Police identified the victim as 57-year old Leela Karkera in an unnatural death report, according to the Times of India.
Karkera was reportedly unable to tell the difference between the packaging of the rat poison and toothpaste.
She was rushed to a private hospital immediately for treatment but died on Sunday.
The incident took place in the Indian port of Malpe, near Udupi city on the Karnataka coast.
It is reportedly fairly common to mistake a specific brand of rat poison for toothpaste due to similarities in packaging. There is no antidote for the poison.
Rat poison paste sold by the brand Ratol is available widely and cheaply in India and comes in a tube.

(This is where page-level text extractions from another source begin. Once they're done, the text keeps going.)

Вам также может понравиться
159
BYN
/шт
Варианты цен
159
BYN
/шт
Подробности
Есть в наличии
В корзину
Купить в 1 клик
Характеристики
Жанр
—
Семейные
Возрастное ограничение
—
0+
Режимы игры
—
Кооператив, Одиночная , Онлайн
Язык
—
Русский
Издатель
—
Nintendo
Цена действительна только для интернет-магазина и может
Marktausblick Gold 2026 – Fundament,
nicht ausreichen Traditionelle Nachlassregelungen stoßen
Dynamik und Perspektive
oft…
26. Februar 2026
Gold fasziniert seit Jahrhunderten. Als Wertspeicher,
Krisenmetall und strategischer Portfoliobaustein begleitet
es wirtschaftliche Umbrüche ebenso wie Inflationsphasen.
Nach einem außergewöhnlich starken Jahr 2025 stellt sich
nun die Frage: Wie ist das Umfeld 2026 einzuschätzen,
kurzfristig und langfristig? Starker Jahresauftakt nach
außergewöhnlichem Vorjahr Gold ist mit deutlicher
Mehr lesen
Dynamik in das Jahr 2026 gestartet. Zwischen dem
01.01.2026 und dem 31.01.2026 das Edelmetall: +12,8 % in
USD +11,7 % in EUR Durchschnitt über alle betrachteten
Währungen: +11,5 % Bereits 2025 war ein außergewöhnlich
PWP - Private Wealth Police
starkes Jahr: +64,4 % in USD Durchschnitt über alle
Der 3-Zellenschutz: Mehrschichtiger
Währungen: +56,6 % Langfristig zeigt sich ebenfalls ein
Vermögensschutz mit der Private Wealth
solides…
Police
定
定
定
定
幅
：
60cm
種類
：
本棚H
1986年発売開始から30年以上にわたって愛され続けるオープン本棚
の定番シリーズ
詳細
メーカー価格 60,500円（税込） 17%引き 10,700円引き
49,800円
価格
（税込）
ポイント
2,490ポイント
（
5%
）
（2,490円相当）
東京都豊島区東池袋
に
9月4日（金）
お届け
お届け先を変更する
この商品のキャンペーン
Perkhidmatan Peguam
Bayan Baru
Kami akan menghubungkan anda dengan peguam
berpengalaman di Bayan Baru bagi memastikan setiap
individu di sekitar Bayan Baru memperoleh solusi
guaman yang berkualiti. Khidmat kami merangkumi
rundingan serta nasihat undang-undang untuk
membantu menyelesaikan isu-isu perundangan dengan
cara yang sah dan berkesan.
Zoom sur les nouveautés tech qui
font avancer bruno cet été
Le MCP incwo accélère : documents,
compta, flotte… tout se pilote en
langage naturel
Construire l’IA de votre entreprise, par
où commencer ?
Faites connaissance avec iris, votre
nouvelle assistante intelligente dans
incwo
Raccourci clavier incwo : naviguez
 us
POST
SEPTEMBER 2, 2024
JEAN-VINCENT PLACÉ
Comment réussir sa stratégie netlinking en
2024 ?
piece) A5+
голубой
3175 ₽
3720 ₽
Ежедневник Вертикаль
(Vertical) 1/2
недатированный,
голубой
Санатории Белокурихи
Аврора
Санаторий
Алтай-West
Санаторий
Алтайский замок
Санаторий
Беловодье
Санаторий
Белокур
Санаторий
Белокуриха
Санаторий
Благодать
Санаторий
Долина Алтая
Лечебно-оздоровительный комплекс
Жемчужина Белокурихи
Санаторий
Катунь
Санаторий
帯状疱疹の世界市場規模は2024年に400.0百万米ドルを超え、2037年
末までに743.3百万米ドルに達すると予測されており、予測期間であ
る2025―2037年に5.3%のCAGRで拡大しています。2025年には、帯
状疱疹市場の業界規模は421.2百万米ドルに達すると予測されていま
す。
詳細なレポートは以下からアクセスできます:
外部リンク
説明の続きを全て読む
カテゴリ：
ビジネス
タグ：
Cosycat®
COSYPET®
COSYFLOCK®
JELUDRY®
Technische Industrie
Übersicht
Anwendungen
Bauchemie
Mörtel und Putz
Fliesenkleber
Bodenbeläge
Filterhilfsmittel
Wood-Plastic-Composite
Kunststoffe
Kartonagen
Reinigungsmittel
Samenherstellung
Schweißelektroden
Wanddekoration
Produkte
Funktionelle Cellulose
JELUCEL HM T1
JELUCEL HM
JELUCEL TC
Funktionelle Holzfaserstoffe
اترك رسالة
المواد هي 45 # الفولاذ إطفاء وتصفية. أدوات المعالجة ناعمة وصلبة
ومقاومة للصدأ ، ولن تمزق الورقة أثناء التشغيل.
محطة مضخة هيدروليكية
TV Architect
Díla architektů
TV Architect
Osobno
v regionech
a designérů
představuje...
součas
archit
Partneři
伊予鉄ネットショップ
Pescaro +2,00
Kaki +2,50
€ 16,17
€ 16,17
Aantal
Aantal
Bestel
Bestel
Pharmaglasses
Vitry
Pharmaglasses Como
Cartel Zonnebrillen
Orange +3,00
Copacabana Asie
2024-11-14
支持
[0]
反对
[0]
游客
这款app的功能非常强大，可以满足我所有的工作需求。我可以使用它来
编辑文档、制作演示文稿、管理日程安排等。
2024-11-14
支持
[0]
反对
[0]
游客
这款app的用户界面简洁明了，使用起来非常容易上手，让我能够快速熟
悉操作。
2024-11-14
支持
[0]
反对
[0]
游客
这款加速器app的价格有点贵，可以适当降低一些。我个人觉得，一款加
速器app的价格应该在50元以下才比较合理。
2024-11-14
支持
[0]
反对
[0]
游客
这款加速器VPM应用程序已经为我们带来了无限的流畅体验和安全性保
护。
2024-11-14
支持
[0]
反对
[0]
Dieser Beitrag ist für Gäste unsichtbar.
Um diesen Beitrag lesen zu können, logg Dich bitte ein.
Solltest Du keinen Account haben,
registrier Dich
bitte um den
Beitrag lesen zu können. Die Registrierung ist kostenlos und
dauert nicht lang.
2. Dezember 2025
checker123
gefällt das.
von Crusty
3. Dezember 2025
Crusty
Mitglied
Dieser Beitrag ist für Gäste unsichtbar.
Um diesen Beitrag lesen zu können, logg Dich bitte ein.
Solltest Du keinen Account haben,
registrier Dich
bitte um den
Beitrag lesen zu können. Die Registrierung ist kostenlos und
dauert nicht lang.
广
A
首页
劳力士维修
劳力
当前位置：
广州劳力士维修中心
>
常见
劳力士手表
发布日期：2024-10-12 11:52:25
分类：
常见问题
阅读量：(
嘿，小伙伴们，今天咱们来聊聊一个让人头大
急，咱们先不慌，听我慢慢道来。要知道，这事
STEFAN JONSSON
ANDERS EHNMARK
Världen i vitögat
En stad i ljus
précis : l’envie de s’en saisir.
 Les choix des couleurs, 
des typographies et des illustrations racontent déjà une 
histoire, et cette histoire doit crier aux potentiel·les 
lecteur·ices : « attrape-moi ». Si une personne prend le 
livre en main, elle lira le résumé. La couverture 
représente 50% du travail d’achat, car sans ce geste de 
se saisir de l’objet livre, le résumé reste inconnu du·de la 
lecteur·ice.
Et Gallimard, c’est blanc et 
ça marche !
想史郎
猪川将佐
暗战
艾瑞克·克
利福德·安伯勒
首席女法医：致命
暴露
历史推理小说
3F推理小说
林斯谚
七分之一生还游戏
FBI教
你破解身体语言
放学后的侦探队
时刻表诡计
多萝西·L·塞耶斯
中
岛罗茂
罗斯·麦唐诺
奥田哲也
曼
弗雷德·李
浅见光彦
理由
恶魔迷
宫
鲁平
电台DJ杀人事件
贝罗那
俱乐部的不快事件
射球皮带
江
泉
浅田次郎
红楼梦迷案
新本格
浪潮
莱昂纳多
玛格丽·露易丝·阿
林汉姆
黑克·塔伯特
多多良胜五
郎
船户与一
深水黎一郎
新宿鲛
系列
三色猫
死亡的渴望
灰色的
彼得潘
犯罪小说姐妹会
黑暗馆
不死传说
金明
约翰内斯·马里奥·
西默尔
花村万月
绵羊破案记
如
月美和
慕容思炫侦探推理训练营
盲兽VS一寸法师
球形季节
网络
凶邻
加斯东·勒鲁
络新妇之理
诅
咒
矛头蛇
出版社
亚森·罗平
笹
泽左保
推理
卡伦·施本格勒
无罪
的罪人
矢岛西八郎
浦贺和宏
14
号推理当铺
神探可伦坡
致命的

In 2012, two young children in Puducherry died after accidentally brushing their teeth with the poison.
One of the victims, a 5-year old girl, died of liver failure almost a week after using the poison by mistake.
The other, a 3-year old boy, also died of liver failure, reported the Times of India.
The year before, a 3-year old girl was admitted to hospital for the same accident, but doctors were able to save her after more than two weeks of treatment.
The Indian Journal of Critical Care Medicine called for the Ratol brand rat poison to be banned in Indian households in 2015.
They cited fatal doses of yellow phosphorus and the common mistaking of Ratol for toothpaste as reasons for the ban.
Yellow phosphorus poisoning causes acute liver failure, and as there is no antidote, the only definitive treatment is a liver transplant.